Many companies hired research and development talents from abroad on the development side to pay lower salaries. ServiceNow Inc., Appian Corp., PTC Inc., and LiveRamp Holdings Inc. each spoke about cost savings through hiring developers in India. C3.ai Inc. spoke about higher margins through a new research center in Guadalajara, Mexico, while Box mentioned hiring more engineers in Poland.
The changes led to an increase in margins for many companies that had previously paid little attention to this metric. According to Rishi Jaluria, an analyst at RBC Capital Markets, the iShares software ETF, which is often seen as an industry benchmark, has risen by about 60% this year, mainly due to higher profits and excitement surrounding generative artificial intelligence. For the future, the question arises as to whether some companies have invested enough in new growth drivers to increase their margins and may suffer from a lack of growth in the future, according to Jaluria.
Companies like Microsoft Corp. and Adobe, mature companies with already high profitability, stated that they are investing heavily in new artificial intelligence capabilities and have managed to maintain their margins. Microsoft invested $13 billion in OpenAI, the manufacturer of ChatGPT. Speculative bets were abandoned in the name of major growth drivers - Adobe put its competing product XD on ice, while Microsoft downsized the teams behind hardware devices like augmented reality glasses.
"We really focus on ensuring that every dollar we spend goes back to the priorities we have discussed, namely leadership in the commercial cloud and leadership in artificial intelligence," said Amy Hood, Chief Financial Officer of Microsoft, during an earnings conference in October.
A remarkable exception to this trend was Oracle, whose margins have decreased while the company built its cloud infrastructure services and integrated the acquired company for electronic health records, Cerner. CEO Safra Catz is working to shift the legacy software business to the cloud and bring profitability to "Oracle level". The struggle in the tech industry this year has hit start-ups particularly hard, as these new and often unprofitable companies could become giants for enterprises in the future.

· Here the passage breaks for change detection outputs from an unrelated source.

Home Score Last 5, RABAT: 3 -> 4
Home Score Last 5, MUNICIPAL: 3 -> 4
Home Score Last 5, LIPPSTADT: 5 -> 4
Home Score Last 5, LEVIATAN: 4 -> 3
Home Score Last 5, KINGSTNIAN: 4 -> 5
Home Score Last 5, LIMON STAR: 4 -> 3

An unprecedented number of them collapsed in 2023, partially due to difficulties in raising funds, as shown by data from investment management company Carta Inc. Some sold at fire-sale prices. Video-conferencing start-up Loom had two rounds of layoffs and was sold to Atlassian Corp. in October for $975 million – significantly less than its previous valuation of $1.53 billion.

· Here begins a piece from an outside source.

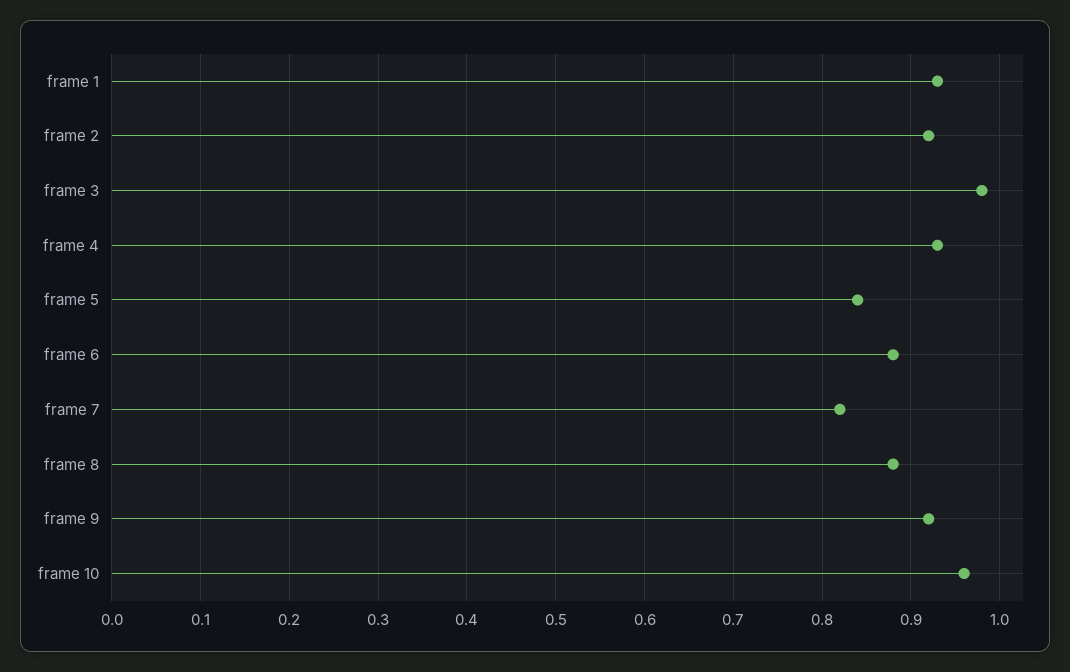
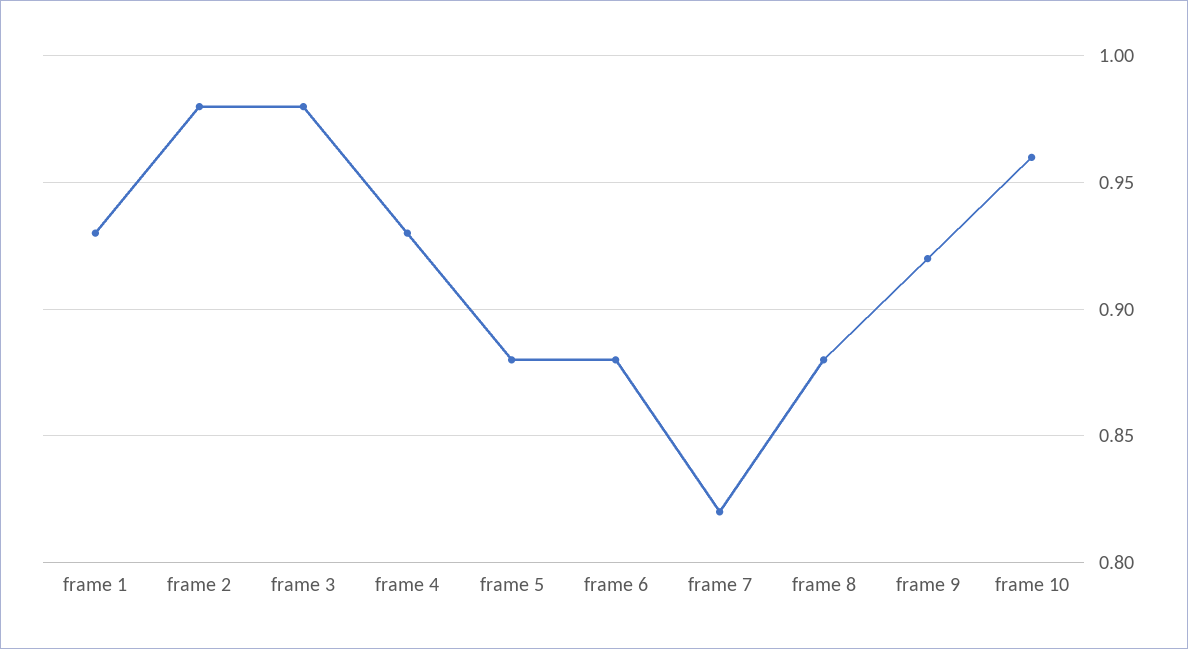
frame 2: 0.92 -> 0.98
frame 5: 0.84 -> 0.88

Many on Wall Street expect IT spending to increase in the coming year as interest rates decline and demand for artificial intelligence continues to grow. The focus on profits this year has altered the mindset of many company leadership teams, but it is possible that the pendulum could swing back towards growth-at-any-cost, according to RBC analyst Jaluria. "In two years, we could find ourselves back in a growth-at-any-cost cycle."